#### Job:
The full set of entries below, restated word for word and stripped of images, is the expected result.

#### Dataset records:
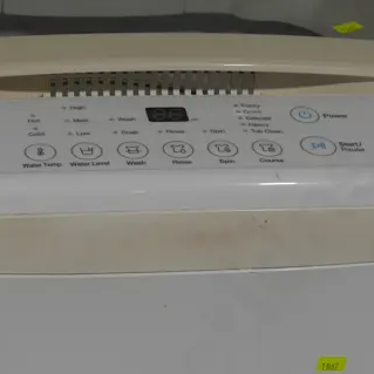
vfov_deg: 12.1
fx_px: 1736
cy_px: 407
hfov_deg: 12.3
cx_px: 177
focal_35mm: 142
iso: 200
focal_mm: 25
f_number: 5.3
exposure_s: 1/60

#### Solution below:
vfov_deg: 12.1
fx_px: 1736
cy_px: 407
hfov_deg: 12.3
cx_px: 177
focal_35mm: 142
iso: 200
focal_mm: 25
f_number: 5.3
exposure_s: 1/60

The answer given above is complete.